[[ MATERIAL PROVIDED open ]]

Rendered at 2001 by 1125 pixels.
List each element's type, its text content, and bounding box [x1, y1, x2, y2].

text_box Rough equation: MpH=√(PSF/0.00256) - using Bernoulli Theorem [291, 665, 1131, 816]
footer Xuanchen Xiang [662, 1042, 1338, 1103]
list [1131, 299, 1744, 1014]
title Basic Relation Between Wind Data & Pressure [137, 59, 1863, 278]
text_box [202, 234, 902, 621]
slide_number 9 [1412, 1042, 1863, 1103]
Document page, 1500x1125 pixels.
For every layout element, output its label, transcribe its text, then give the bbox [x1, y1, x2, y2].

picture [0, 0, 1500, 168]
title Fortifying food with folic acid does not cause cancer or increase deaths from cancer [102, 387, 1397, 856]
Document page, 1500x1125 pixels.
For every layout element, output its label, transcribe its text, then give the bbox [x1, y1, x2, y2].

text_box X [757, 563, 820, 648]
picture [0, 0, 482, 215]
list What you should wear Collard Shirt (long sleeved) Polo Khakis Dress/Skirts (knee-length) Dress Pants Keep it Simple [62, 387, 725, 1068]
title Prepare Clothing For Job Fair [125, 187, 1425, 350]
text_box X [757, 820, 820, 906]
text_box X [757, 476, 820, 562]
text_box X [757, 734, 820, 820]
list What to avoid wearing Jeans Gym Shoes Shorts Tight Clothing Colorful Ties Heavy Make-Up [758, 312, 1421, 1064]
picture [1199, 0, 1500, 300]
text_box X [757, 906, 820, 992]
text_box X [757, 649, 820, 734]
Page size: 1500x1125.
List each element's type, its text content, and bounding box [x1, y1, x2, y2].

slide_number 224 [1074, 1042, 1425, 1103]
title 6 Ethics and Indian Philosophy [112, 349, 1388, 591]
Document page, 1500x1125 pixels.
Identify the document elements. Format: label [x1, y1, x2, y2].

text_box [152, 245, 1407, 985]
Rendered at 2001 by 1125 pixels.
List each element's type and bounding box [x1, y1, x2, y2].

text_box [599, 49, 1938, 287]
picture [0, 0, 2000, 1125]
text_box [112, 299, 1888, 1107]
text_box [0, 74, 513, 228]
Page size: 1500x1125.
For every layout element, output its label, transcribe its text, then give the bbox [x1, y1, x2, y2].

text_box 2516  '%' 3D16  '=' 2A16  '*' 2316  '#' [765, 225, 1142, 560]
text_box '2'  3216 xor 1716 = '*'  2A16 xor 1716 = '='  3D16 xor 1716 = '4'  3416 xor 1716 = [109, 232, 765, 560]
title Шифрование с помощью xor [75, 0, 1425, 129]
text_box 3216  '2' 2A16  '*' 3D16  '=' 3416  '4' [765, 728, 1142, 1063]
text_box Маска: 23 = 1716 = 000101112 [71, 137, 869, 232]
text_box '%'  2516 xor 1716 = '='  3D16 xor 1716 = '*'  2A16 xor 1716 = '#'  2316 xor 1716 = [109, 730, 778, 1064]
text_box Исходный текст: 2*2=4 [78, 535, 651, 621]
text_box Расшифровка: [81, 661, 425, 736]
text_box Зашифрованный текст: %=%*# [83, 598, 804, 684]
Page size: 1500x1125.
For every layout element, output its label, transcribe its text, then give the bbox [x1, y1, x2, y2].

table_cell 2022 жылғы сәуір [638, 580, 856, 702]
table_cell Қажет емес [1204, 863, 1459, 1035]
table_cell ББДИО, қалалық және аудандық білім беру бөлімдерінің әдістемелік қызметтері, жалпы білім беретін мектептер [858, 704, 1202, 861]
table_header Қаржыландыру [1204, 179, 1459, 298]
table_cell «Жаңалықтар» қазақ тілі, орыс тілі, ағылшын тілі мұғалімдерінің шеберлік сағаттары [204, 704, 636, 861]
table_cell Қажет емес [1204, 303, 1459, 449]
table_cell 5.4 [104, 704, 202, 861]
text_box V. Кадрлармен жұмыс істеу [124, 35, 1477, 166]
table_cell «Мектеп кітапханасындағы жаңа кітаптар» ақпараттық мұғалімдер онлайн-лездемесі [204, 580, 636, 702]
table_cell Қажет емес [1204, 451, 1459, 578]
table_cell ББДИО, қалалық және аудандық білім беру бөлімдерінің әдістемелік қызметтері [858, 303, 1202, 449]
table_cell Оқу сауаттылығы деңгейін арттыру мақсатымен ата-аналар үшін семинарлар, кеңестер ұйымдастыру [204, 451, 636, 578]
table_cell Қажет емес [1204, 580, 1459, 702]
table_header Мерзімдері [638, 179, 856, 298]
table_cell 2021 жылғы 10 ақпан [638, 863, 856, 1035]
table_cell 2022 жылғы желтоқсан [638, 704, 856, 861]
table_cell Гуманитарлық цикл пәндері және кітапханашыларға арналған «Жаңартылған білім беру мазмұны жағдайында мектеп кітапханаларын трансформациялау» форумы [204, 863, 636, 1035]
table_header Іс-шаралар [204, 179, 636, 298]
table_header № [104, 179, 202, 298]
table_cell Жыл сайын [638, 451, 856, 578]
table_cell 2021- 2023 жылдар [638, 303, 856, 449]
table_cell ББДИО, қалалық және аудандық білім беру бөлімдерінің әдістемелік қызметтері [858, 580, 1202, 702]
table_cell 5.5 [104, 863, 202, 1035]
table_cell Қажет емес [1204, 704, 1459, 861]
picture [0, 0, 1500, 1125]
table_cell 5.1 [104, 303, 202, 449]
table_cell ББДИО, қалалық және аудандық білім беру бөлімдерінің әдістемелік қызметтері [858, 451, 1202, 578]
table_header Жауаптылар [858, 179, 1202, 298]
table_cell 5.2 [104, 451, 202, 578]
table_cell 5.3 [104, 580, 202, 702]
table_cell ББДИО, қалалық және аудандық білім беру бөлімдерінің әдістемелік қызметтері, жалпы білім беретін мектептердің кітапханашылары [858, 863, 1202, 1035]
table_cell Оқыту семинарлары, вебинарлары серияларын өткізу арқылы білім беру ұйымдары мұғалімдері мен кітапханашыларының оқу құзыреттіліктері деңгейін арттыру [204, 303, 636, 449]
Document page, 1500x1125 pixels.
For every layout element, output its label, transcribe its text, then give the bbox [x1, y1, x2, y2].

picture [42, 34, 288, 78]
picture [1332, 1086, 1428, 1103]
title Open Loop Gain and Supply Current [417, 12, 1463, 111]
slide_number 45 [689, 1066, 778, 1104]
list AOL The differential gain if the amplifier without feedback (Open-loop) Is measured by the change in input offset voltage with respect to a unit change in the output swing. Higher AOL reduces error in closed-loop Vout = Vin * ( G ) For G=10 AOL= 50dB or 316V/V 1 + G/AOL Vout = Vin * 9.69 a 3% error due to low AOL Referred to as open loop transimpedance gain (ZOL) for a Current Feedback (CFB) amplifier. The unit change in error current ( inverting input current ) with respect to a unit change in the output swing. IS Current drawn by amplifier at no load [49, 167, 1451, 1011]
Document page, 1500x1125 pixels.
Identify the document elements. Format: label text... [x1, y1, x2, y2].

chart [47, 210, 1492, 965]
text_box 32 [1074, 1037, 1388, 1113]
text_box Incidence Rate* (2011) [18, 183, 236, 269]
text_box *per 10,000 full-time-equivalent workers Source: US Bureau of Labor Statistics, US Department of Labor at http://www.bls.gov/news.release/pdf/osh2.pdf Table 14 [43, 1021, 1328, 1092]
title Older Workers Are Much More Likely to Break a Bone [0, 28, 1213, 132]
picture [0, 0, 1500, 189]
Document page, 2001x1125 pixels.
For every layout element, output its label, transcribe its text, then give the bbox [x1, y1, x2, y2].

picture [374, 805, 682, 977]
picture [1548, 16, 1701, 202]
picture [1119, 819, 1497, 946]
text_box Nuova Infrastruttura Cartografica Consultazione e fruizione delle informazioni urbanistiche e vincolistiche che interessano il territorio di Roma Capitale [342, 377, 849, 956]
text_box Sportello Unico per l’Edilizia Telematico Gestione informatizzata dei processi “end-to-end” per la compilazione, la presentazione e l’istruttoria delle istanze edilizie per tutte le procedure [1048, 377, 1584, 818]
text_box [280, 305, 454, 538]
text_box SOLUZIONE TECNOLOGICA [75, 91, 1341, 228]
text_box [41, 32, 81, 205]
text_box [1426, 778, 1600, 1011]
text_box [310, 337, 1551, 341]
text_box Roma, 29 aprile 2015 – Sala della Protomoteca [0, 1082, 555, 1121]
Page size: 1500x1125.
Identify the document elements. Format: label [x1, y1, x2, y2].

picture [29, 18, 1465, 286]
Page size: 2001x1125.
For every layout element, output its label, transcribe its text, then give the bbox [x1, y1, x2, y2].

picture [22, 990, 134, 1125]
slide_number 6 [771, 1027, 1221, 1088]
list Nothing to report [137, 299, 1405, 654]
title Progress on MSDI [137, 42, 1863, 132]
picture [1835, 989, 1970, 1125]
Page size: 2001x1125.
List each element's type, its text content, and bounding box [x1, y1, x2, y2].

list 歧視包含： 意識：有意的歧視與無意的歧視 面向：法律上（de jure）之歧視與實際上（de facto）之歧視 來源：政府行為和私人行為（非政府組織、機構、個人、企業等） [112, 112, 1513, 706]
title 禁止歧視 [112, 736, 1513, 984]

[[ MATERIAL PROVIDED closed ]]

• EXERCISE GOAL:
Using the entries above, give back exactly the line containing "Identify the document elements. Format: label text...", the line containing "Document page, 2001x1125 pixels.", and every line between them, and nothing else.

• RESULT OF THE TASK:
Identify the document elements. Format: label text... [x1, y1, x2, y2].

chart [47, 210, 1492, 965]
text_box 32 [1074, 1037, 1388, 1113]
text_box Incidence Rate* (2011) [18, 183, 236, 269]
text_box *per 10,000 full-time-equivalent workers Source: US Bureau of Labor Statistics, US Department of Labor at http://www.bls.gov/news.release/pdf/osh2.pdf Table 14 [43, 1021, 1328, 1092]
title Older Workers Are Much More Likely to Break a Bone [0, 28, 1213, 132]
picture [0, 0, 1500, 189]
Document page, 2001x1125 pixels.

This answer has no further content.